Edwin Tenorio

Personal information
- Full name: Edwin Rolando Tenorio Montaño
- Date of birth: 16 June 1976 (age 50)
- Place of birth: Esmeraldas, Ecuador
- Height: 1.72 m (5 ft 7+1⁄2 in)
- Position: Defensive midfielder

Senior career*
- Years: Team / Apps / (Gls)
- 1995–2000: Aucas / 117 / (8)
- 1999: → Wilstermann (loan) / 0 / (0)
- 2000–2001: Veracruz / 7 / (1)
- 2002–2006: Barcelona SC / 174 / (0)
- 2007: LDU Quito / 15 / (0)
- 2008–2009: Deportivo Quito / 41 / (2)
- 2009–2010: Deportivo Pereira / 10 / (0)
- 2010: Deportivo Quito / 14 / (0)
- 2011: Imbabura / 23 / (1)
- 2012: Grecia / 15 / (0)
- Total:  / 416 / (12)

International career
- 1998–2007: Ecuador / 78 / (0)

= Edwin Tenorio =

Ecuadorian footballer (born 1976)

Edwin Rolando Tenorio Montaño (born 16 June 1976) is a retired Ecuadorian football midfielder.

==Club career==
Before playing for his current club, Tenorio played for Sociedad Deportiva Aucas, Barcelona Sporting Club and LDU Quito where he was part of the squad that won the 2007 league championship. On 26 June 2009 he signed for Colombian club Deportivo Pereira.

==International career==
Between 1998 and 2007 he won 78 caps for Ecuador and was called up to the squad to participate in the 2002 FIFA World Cup and the 2006 World Cup. In both tournaments, he formed part of the starting line up. He was named deputy captain for the national side in an August 2006 friendly against South American rivals, Peru. The game ended in a 1–1 draw. He made his debut for the national squad on 14 October 1998 with a loss (1–5) in a friendly against Brazil.

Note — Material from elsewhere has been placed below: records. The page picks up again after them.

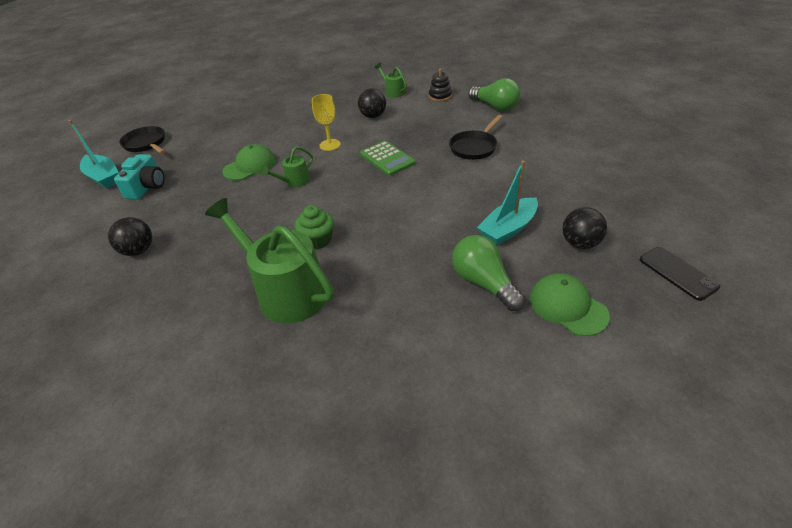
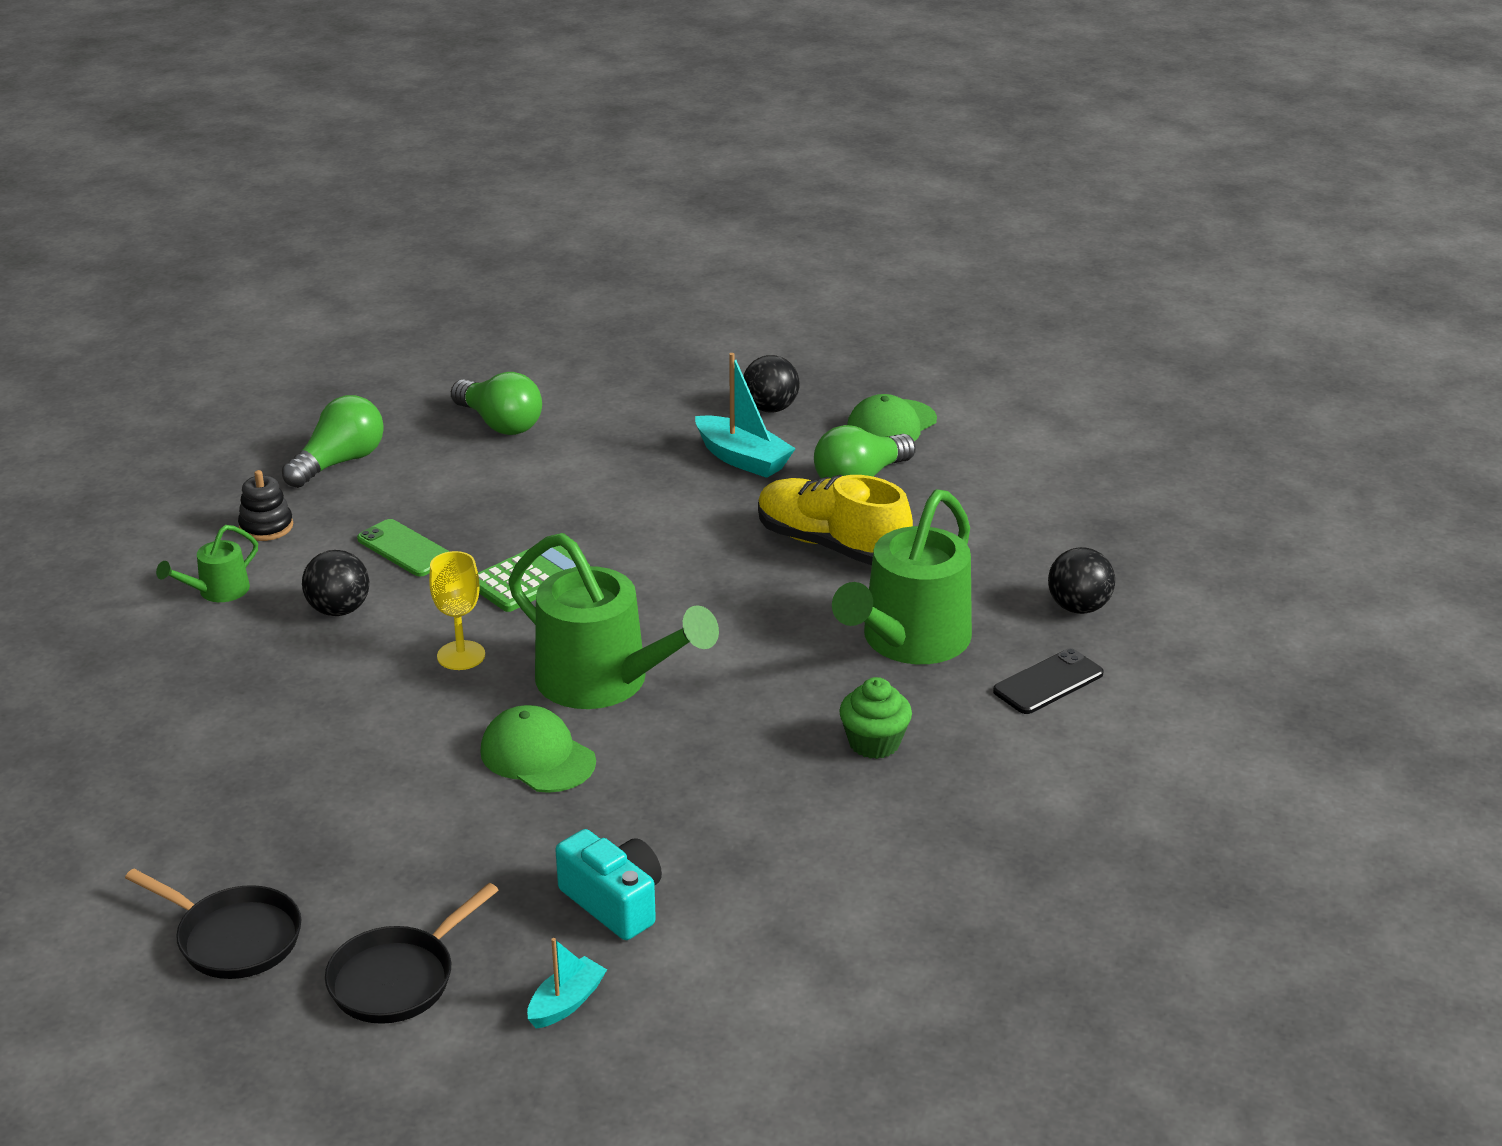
camera: 100 degrees left, 10 degrees down
turquoise boat [68,120,119,189] -> turquoise boat [527,938,607,1029], size x0.60
black ball [108,217,152,256] -> black ball moved to [1048,547,1115,614]
turquoise camera [114,154,165,200] -> turquoise camera turned 45 degrees clockwise [556,829,662,940]
green watering can [262,146,313,187] -> green watering can [508,533,719,709], size x2.14
green cupcake [295,205,334,249] -> green cupcake moved to [839,677,912,759]
black pan [449,115,502,160] -> black pan moved to [125,869,301,979]
black phone [640,247,720,301] -> black phone moved to [993,648,1104,714]
none -> green phone [357,519,450,577]
none -> green light bulb [451,372,542,435]
none -> yellow shoe [758,475,913,565]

Tenorio is known for his combative spirit on and off the field. While he never scored for the senior team, he has displayed on occasion a tremendously powerful shot and set up a few goals for his offensive teammates.

Tenorio was the first choice defensive midfielder for Ecuador in the 2002 FIFA World Cup in Japan-Korea and 2006 FIFA World Cup in Germany. In Germany, he formed an impressive defensive midfielder partnership with Segundo Castillo, helping Ecuador make it to the Round of 16. He also participated in Copa América 2001, 2004 and 2007.

Tenorio will now coach the Canal FC league in San Rafael, California.